▸ **TASK INPUT**
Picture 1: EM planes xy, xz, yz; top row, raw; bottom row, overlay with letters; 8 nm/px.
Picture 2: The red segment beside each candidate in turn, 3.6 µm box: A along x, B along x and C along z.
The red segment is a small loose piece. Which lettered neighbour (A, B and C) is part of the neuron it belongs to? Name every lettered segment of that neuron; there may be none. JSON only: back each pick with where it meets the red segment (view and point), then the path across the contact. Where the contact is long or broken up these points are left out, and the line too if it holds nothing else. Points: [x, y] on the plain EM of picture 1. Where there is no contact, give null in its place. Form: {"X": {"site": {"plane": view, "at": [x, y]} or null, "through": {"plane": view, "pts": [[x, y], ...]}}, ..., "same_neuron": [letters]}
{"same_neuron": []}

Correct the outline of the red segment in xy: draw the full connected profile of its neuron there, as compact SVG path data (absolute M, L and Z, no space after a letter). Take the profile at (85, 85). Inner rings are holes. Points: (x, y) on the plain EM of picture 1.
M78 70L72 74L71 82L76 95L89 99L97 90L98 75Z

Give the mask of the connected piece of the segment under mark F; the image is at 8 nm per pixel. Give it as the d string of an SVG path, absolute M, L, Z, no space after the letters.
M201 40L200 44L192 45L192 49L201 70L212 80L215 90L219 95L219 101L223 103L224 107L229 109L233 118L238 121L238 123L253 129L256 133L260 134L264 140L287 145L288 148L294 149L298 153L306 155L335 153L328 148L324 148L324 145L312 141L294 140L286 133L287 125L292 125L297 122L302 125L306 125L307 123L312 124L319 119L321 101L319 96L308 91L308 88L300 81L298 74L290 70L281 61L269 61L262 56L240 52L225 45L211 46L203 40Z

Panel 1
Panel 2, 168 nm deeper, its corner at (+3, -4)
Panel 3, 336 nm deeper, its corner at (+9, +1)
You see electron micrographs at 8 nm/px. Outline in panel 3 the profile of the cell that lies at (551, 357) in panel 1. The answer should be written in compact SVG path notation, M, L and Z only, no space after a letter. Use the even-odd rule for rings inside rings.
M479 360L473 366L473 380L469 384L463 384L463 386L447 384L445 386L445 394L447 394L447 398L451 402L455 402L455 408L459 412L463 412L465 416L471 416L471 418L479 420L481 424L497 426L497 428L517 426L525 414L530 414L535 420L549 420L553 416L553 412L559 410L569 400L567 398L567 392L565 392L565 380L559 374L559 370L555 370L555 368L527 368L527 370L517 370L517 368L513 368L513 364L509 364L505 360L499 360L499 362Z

▸ **EXERCISE BRIEF**
In the entries above, identify every line with the word "deeper". Copy those lines.

▸ **REPLY**
Panel 2, 168 nm deeper, its corner at (+3, -4)
Panel 3, 336 nm deeper, its corner at (+9, +1)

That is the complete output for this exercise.